The plan includes the converging of all the convoys in the Malecón esplanade where the humanitarian aid and supplies brought by the flotilla would then remain stored and later distributed around the island.

== Impact ==
The convoy delivered approximately 20 tons of aid to Cuba, including food, baby formula, bicycles, and solar panels.

== Aftermath ==
20 United States citizens who took part in the convoy as part of the Code Pink delegation were detained and interrogated by Customs and Border Protection after returning to the United States. 18 of the people had electronic devices seized.

== Reactions ==

=== Before departure ===

==== By national movements and associations ====
The National Movement of Solidarity with Cuba in Spain (formed by 65 associations and groups) showed support for the initiative and, as part of their campaign under the slogan of "Against the US Blockade, Energy for Cuba", they vowed to support the convoy upon arrival by protesting outside US embassies and consulates on 21 March 2026.
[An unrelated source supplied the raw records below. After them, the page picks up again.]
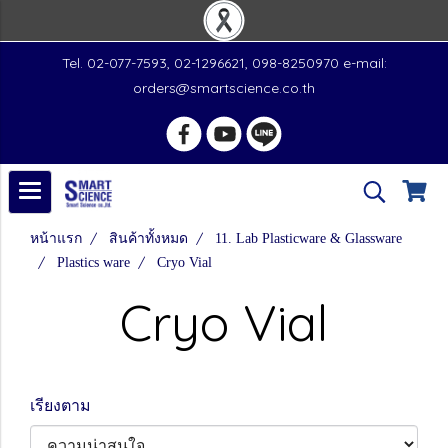
Tel. 02-077-7593, 02-1296621, 098-8250970 e-mail:
orders@smartscience.co.th
หน้าแรก
สินค้าทั้งหมด
11. Lab Plasticware & Glassware
Plastics ware
Cryo Vial
Cryo Vial
เรียงตาม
One of the convoy's local partners for aid distribution is the nonprofit, the Cuban Institute of Friendship with the Peoples. And while organizers of the convoy have described the organization as an "independent nonprofit," declassified documents from the CIA allege that the organization may be a front for Cuban intelligence services.

In Italy, the Alternative Student Opposition, the Network of Communists and Cambiare Rotta stated they would openly support the convoy, and were later joined by the political party Power to the People and by the labour union Unione Sindacale di Base.

==== By notable individuals ====
Ada Colau, Greta Thunberg, and Rashida Tlaib have endorsed the initiative.

=== After departure ===
Journalist Yoani Sánchez argued that the convoy's engagement with Cuban authorities undermined its stated solidarity, given the government's record of repression, including the detention of political prisoners after the 2021 protests.

María Elvira Salazar publicly criticised the convoy, portraying it as insensitive and characterising elements of the trip as resembling tourism rather than a serious humanitarian effort.

The New Humanitarian reported that convoy participants stayed in five-star Havana hotels that retained electricity during blackouts affecting the rest of the city, and travelled around the capital in electric buses while public transportation elsewhere in the country remained paralysed by the fuel shortage, prompting criticism from some Cubans. Some American conservative commentators similarly characterised the convoy as a largely symbolic gesture, and noted that several of its "strategic partner" organizations, including the U.S. Peace Council, the International Association of Democratic Lawyers, and the National Lawyers Guild, had long-standing ties to Cuban and Soviet-aligned solidarity movements.